The output signal generator 150 generates the output enable signal OE after the output signal generation time tOE according to the read command RDCMD. In this case, the delayed delay-locked clock ECLK, which has the same period as the system clock CK and frequency higher than that of FIG. 3A, has twice the rising edges during a time corresponding to the delay amount tDLL of the replica circuit. Accordingly, the output timing determiner 190 of the semiconductor memory device recognizes a rising edge prior to the rising edge of the delayed delay-locked clock ECLK which is delayed as much time as the delay amount tDLL of the replica circuit, and outputs the data output control signal OUTEN after shifting a phase of the delayed delay-locked clock ECLK according to the CAS latency. In this case, malfunction may occur in the semiconductor memory device because a data output timing according to the data output control signal OUTEN becomes faster than a desired timing by one period 1tCK of the system clock CK.
In a high frequency operation environment, if tOE<tICK+tDLL−1tCK (where tOE is the output signal generation time tOE, tICK is the pass time tICK, tDLL is the delay amount of the replica circuit, and 1tCK is the period of the system clock CK), the data output timing become faster by the one period 1tCK of the system clock than the desired timing.
As described above, since the delay amount tDLL of the replica circuit of the output delay 170 has a constant value irrespective of a frequency of the system clock CK, the output timing of data, which are output after the read operation, is not adjusted according to the CAS latency when the semiconductor memory device operates in accordance with the system clock CK having a high frequency. In FIG. 3B, it has been described that the data are output according to a value of CL-1, which is one less than the CAS latency, instead of the CAS latency. However, when the system clock CK has higher frequency than in of FIG. 3, the data can be output according to a value of CL-2 or a value of CL-3, which is less than a value of CL-1. Ultimately, in an operation state where the delay locked loop 130 of the semiconductor memory device does not perform the delay locking operation, the data corresponded to the read command RDCMD may not be output according to the CAS latency.
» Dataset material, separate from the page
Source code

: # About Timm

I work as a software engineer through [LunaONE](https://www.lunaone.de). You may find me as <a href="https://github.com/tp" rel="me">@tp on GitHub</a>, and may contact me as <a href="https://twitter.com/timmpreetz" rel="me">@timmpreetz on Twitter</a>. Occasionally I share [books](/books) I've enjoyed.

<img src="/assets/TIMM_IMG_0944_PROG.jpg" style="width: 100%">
Referring to FIGS. 3A and 3B, when tOE=tICK+tDLL−1tCK, the data are output according to the CAS latency or the value of CL-1, depending on operation environments (for example, process, voltage, and temperature) of the semiconductor memory device. Therefore, the operation reliability of the semiconductor memory device is greatly degraded.
Consequently, a frequency of the delay locked clock increases according to a high frequency of the system clock of the semiconductor memory device. On the other hand, when a delay amount of the output delay, which includes a replica delay element for compensating the delay locked clock for a delay amount delayed in the semiconductor memory device, is maintained to be same, the change of the data output timing may occur in the conventional semiconductor memory device which counts the rising edge of the system clock and the rising edge of the delay locked clock to determine the data output timing. Therefore, the conventional semiconductor memory device has difficulty in performing a high frequency operation.